#### Written instruction
Rewrite the lines starting at the one containing "[44, 6, 240, 227]" and ending at the one containing "The dress is red.", swapping "119" for "118" and leaving everything else unchanged.

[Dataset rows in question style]
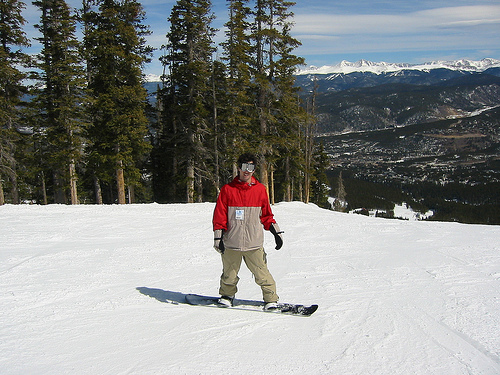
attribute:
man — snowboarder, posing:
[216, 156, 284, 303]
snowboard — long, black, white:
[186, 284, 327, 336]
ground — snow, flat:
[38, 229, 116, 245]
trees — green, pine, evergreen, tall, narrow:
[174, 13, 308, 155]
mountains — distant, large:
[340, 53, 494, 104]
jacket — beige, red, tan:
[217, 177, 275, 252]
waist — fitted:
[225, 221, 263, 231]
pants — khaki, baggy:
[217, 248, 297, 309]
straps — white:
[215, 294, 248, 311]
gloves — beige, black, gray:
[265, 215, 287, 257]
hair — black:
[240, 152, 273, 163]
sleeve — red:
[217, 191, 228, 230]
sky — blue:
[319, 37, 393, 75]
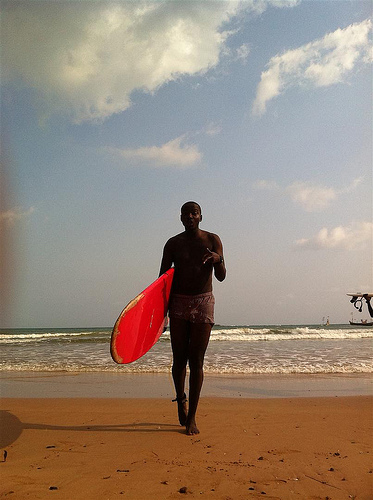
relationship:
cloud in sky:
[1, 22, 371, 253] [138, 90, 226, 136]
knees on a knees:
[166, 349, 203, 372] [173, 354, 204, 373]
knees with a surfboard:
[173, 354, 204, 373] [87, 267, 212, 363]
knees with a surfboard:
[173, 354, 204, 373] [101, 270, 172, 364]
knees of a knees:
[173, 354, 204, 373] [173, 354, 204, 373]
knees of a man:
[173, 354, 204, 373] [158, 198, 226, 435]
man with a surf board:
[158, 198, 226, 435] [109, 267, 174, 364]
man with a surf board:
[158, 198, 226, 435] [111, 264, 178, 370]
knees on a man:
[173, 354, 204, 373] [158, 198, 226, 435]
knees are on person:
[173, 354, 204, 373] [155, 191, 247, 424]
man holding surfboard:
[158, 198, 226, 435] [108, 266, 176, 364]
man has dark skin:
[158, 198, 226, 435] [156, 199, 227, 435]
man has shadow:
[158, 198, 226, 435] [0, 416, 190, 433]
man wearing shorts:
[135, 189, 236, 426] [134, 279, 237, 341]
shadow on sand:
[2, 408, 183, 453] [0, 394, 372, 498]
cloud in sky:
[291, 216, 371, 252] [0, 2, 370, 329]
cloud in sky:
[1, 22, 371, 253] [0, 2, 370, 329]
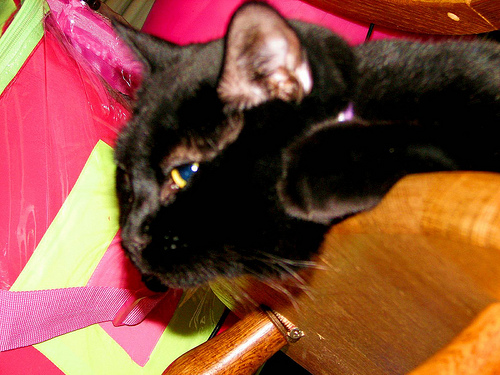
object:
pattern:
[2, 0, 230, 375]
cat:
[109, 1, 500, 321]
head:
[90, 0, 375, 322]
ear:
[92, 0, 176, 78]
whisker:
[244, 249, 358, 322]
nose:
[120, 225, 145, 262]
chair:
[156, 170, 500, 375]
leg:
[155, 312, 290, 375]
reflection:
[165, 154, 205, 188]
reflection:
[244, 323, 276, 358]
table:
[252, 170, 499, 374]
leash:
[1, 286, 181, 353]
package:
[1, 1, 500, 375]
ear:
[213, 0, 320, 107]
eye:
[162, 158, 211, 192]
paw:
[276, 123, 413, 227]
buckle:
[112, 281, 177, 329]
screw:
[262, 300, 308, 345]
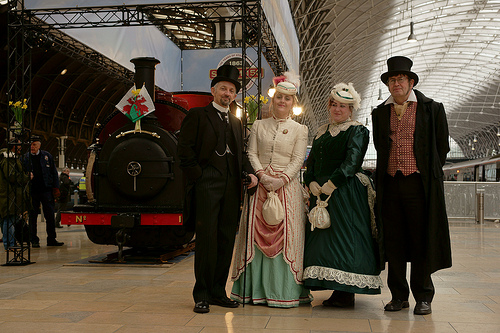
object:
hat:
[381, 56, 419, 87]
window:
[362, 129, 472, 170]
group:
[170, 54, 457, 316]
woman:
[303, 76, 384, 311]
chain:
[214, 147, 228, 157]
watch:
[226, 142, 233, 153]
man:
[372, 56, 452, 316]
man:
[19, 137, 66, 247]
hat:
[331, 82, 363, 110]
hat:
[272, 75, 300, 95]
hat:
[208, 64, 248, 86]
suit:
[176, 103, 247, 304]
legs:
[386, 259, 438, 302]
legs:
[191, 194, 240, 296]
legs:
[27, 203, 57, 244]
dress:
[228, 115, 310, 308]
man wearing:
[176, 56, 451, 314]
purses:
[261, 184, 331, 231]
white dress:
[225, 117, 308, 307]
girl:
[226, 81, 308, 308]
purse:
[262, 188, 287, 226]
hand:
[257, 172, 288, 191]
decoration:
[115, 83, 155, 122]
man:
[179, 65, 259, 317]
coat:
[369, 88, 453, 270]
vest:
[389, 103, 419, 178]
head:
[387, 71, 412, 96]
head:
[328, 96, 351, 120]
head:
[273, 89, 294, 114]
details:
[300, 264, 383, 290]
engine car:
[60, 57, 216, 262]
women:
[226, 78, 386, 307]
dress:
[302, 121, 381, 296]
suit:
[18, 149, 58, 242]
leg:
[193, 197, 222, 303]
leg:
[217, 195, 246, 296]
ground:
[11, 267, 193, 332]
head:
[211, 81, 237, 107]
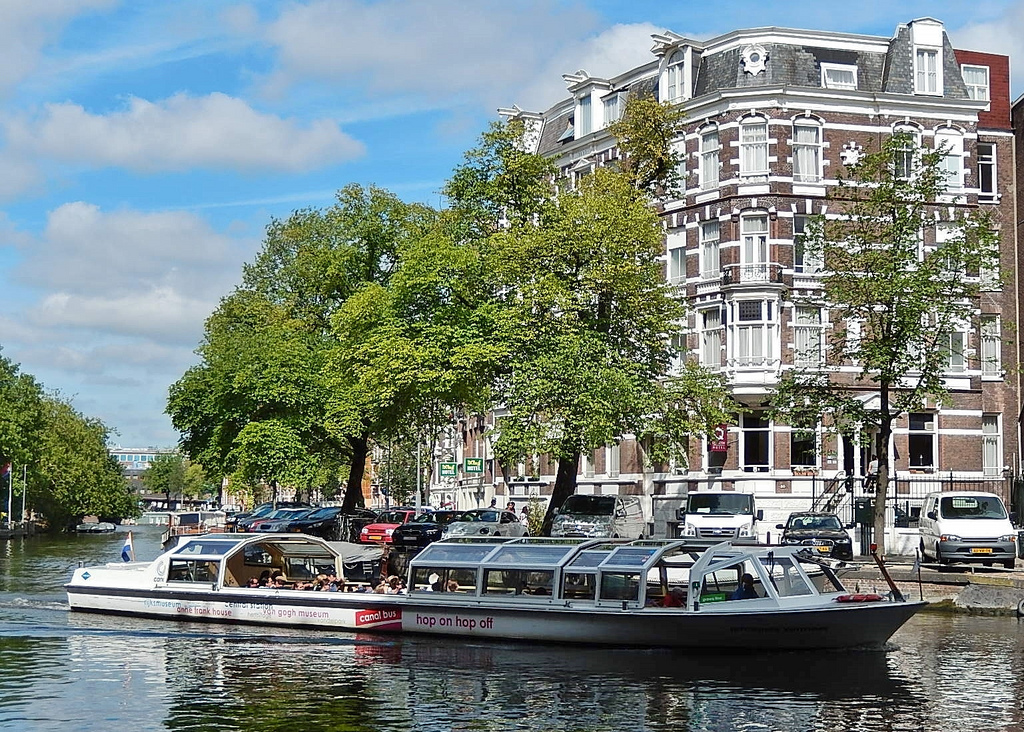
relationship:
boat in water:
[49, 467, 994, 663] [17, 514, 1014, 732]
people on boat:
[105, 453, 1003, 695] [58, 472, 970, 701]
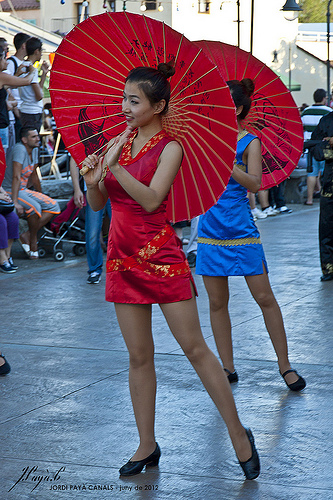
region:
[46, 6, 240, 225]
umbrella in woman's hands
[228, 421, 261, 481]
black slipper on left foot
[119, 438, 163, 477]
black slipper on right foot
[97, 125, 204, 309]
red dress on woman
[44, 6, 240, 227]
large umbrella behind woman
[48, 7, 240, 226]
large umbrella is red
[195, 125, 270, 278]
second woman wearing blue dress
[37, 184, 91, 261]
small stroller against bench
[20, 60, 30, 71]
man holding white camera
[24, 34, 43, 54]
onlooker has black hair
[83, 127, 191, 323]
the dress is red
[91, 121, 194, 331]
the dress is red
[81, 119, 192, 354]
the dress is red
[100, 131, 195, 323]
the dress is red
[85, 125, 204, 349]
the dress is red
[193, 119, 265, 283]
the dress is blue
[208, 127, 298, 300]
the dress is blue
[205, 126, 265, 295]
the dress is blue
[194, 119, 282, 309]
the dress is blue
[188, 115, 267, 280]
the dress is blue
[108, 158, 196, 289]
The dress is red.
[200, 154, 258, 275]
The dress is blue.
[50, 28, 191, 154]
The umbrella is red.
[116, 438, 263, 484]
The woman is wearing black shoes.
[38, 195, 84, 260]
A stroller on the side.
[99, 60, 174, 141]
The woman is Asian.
---
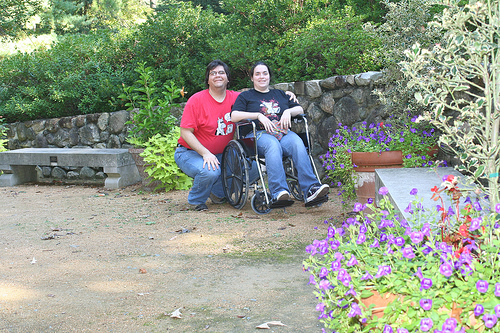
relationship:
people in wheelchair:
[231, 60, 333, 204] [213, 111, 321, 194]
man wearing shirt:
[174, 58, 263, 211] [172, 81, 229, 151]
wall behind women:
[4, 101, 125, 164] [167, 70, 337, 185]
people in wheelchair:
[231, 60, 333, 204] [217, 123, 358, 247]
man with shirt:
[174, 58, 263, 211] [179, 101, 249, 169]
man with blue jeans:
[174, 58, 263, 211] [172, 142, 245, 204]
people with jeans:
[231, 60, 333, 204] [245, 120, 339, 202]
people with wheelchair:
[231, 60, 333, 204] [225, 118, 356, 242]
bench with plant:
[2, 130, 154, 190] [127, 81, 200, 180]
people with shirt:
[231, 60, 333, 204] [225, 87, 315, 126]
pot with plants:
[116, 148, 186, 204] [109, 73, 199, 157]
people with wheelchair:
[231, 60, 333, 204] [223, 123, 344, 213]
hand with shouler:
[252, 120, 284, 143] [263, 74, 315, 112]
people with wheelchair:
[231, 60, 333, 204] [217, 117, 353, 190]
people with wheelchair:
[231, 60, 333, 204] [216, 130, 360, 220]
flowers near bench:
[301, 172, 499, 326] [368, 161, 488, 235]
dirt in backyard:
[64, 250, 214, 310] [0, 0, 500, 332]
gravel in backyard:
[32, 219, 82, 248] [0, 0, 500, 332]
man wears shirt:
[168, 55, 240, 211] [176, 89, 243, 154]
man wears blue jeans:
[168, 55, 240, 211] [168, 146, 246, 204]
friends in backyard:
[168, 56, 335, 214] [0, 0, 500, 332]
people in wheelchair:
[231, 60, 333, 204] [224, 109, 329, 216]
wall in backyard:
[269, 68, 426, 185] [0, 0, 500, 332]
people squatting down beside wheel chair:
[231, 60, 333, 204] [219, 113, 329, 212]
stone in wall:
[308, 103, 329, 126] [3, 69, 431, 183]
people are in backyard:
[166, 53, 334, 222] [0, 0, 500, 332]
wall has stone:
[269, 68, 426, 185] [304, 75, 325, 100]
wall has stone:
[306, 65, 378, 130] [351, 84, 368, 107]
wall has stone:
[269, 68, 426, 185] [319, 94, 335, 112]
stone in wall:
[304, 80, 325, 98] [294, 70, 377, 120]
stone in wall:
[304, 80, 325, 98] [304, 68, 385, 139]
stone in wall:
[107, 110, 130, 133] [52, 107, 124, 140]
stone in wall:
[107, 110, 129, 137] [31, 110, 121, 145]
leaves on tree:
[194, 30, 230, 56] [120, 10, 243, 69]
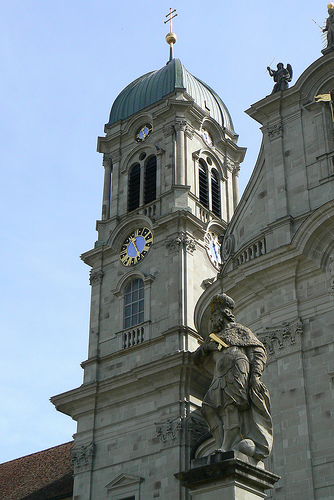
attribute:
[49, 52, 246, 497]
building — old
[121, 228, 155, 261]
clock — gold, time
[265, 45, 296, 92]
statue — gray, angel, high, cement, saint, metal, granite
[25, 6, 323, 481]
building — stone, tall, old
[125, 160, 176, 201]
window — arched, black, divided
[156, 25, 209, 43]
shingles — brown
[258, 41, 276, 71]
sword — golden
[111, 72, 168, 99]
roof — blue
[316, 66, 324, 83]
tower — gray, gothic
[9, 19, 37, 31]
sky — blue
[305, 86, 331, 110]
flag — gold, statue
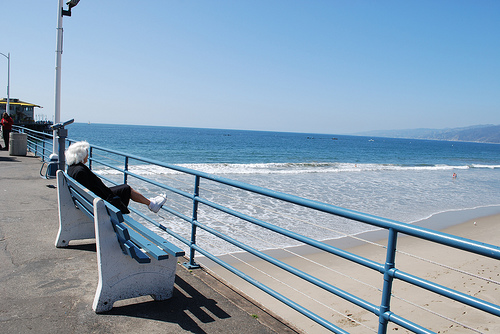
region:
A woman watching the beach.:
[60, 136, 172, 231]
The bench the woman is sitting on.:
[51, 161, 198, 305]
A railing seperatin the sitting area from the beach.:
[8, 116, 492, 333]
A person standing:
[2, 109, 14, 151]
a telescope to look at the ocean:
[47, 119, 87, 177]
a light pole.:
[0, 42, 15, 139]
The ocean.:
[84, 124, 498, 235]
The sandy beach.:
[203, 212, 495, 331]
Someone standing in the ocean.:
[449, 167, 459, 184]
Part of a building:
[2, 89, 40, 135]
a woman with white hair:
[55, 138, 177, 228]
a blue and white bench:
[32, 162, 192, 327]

#### Complete output
[44, 6, 240, 227]
large umbrella behind woman
[48, 7, 240, 226]
large umbrella is red
[195, 125, 270, 278]
second woman wearing blue dress
[37, 184, 91, 261]
small stroller against bench
[20, 60, 30, 71]
man holding white camera
[24, 34, 43, 54]
onlooker has black hair
[83, 127, 191, 323]
the dress is red
[91, 121, 194, 331]
the dress is red
[81, 118, 192, 354]
the dress is red
[100, 131, 195, 323]
the dress is red
[85, 125, 204, 349]
the dress is red
[193, 118, 265, 283]
the dress is blue
[208, 127, 298, 300]
the dress is blue
[205, 126, 265, 295]
the dress is blue
[194, 118, 282, 309]
the dress is blue
[188, 115, 267, 280]
the dress is blue
[108, 158, 196, 289]
The dress is red.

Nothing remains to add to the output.